For this, we will need a Docker image, preferably from the ECLAIR developers themselves), that includes the license server binaries and allows loading the license file from a specific location.

The Kubernetes deployment will include:

* a Pod that runs the above Docker image.

* a ConfigMap that contains the content of the license file (mounted by the above Pod).

The license is not a single file. It controlled by two directories that need to be mounted via volumes on the physical machine running the job (as was the case in Simon's PoC). These directories are read and written by the licensing software. Skimming the documentation for ConfigMap, it does not seem that the ConfigMap spec allows to do this, but I might be wrong of course.

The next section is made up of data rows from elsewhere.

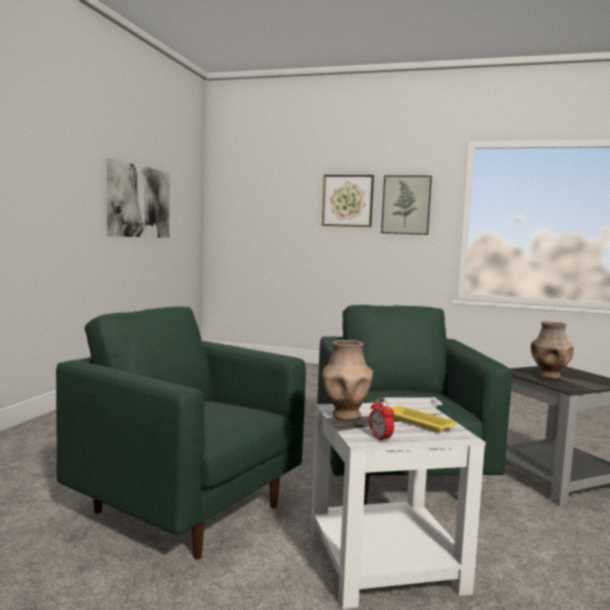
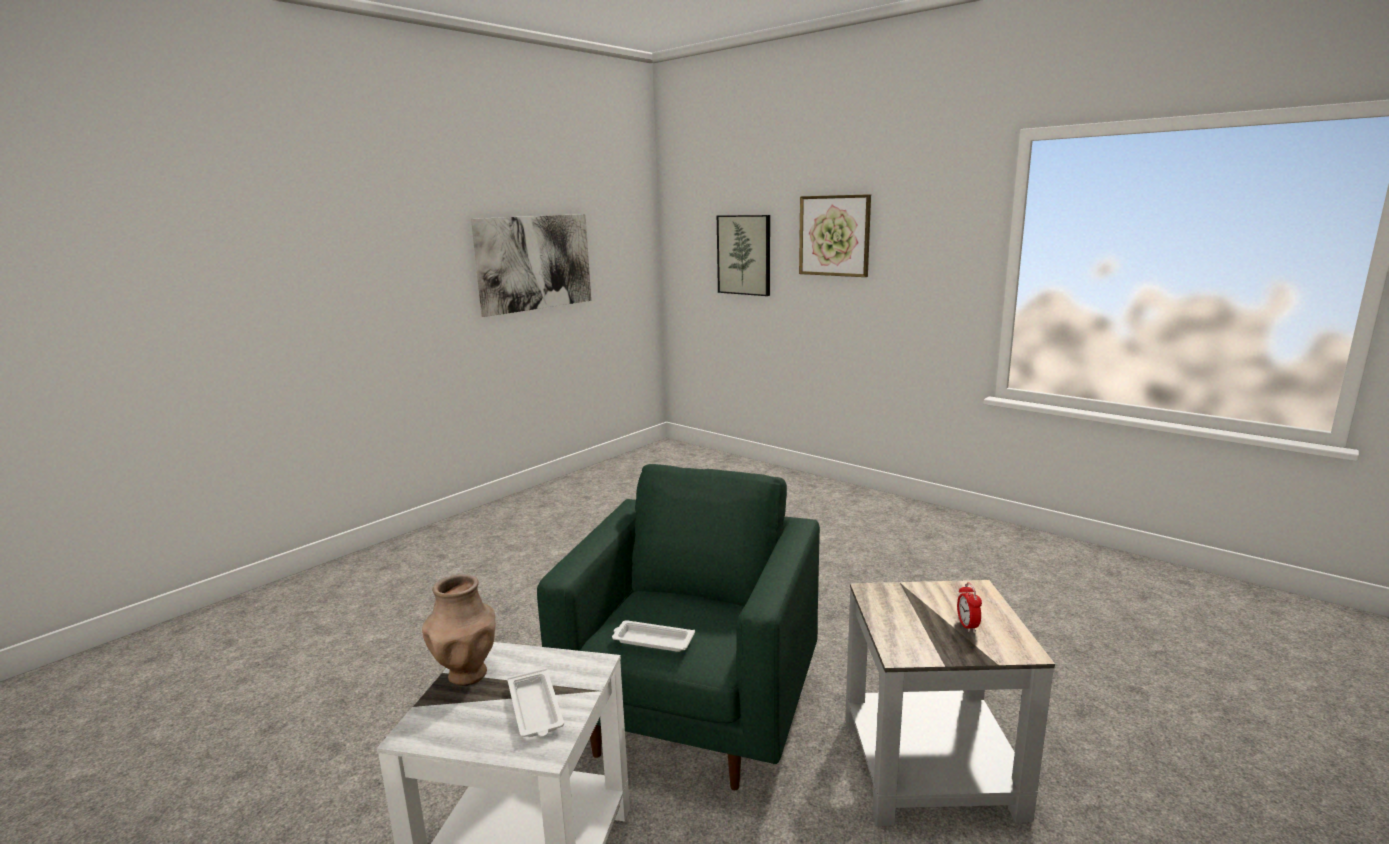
camera: 25 degrees right, 10 degrees up
(186, 508) = (404, 711): green armchair -> none
(380, 439) = (436, 736): alarm clock -> alarm clock (967, 626)
(406, 205) = (918, 242): picture -> picture (744, 255)
(420, 423) = (535, 709): yellow tray -> white tray
(549, 376) = (913, 616): brown vase -> none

* a Service that exports the license server ports (DNS-resolvable from the zephyr-runner v2 pods by Service name).

This seems ok

Setup the SCA tool ECLAIR itself in a containerized environment

We would want the ECLAIR SCA tool to be running inside a GitHub Actions workflow using a zephyr-runner v2 runner scale set.

Ideally, this would be done by including the ECLAIR SCA tool binaries into the main CI image; however, this would require the ECLAIR licence to allow publicly redistributing the ECLAIR binaries (unlikely?).

If ECLAIR licence does not allow public redistribution, we will need to create a dedicated private Docker image, based on the public main CI image, that includes the ECLAIR SCA tool binaries.

Yes, we would need that. Note that building the image from the Dockerfile needs the delivered ECLAIR installer. How are images built?